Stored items
++++++++++++++++++++

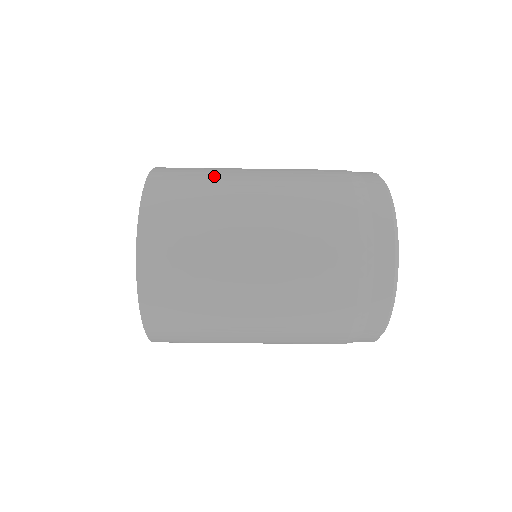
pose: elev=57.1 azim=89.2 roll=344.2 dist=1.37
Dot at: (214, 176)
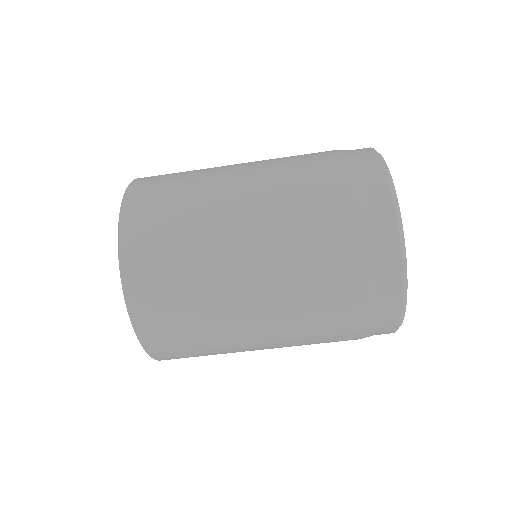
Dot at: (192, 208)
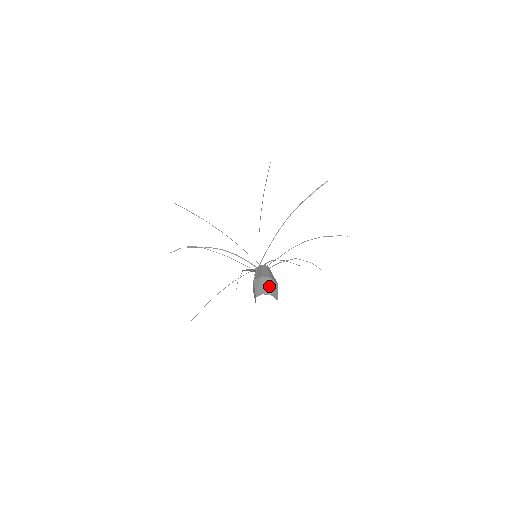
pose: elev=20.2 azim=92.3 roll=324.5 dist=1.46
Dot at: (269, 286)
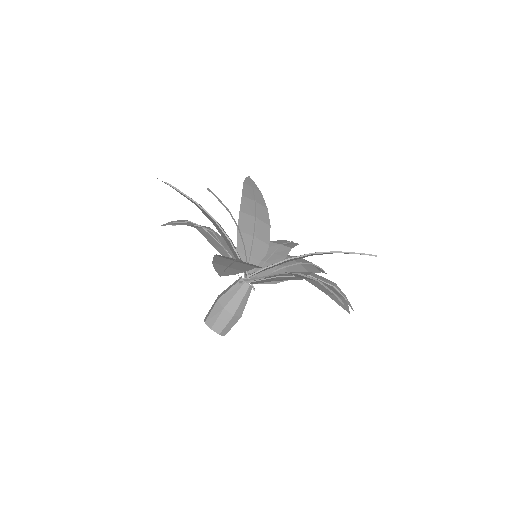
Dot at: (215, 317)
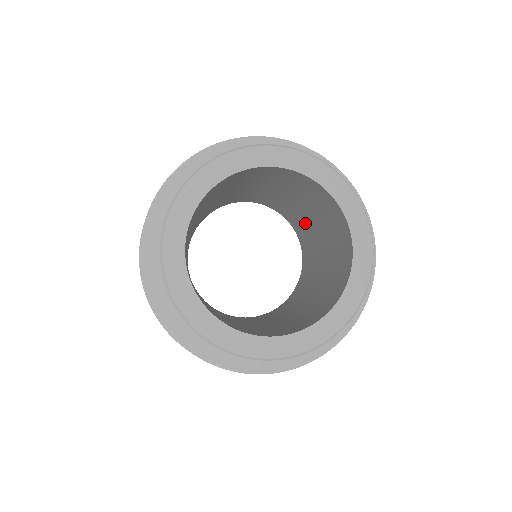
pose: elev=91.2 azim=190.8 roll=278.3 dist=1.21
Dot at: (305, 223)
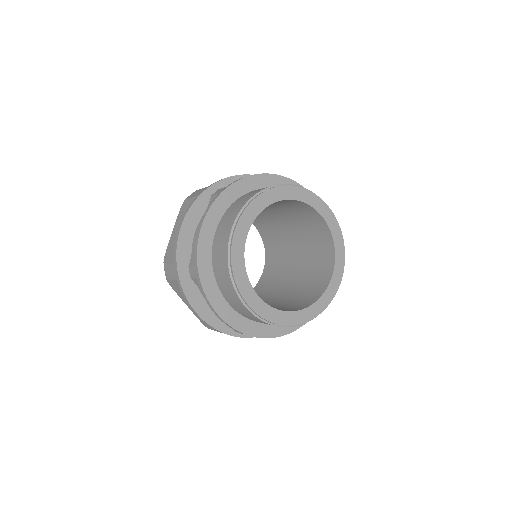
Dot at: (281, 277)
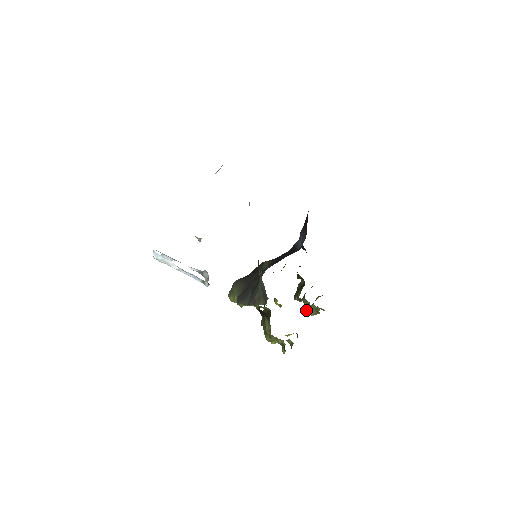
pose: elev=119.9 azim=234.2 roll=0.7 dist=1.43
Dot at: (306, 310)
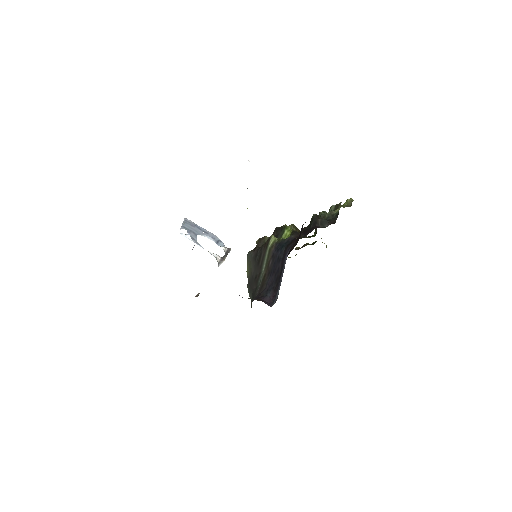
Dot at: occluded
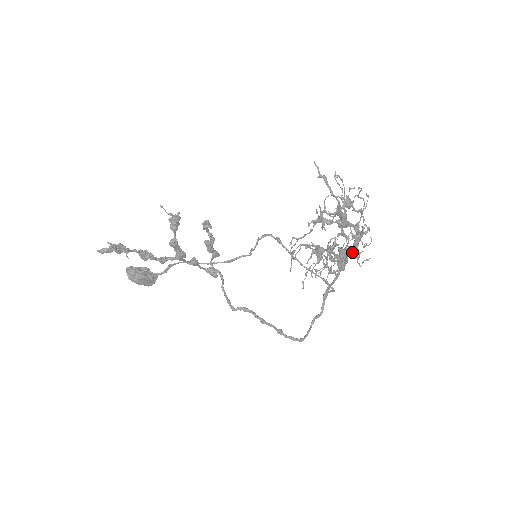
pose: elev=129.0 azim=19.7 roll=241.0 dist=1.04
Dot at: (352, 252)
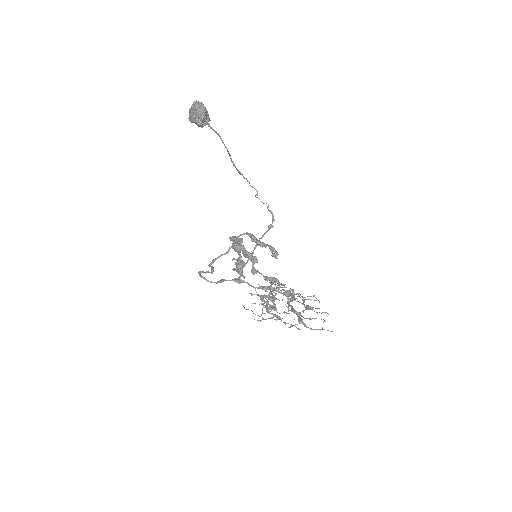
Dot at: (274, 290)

++++++++++++++++++++

● **Written task**
Rewrite the lines as a numbered list, starting with the line that contains "pose: elev=20.2 azim=92.3" and going on through the end of the items, with blank lines dropped. Please leave the pictures out of your answer.

● **In response**
1. pose: elev=20.2 azim=92.3 roll=324.5 dist=1.46
2. Dot at: (269, 286)
3. Dot at: (215, 317)
4. pose: elev=91.2 azim=190.8 roll=278.3 dist=1.21
5. Dot at: (305, 223)
6. Dot at: (281, 277)
7. pose: elev=119.9 azim=234.2 roll=0.7 dist=1.43
8. Dot at: (306, 310)
9. Dot at: occluded
10. pose: elev=129.0 azim=19.7 roll=241.0 dist=1.04
11. Dot at: (352, 252)
12. Dot at: (274, 290)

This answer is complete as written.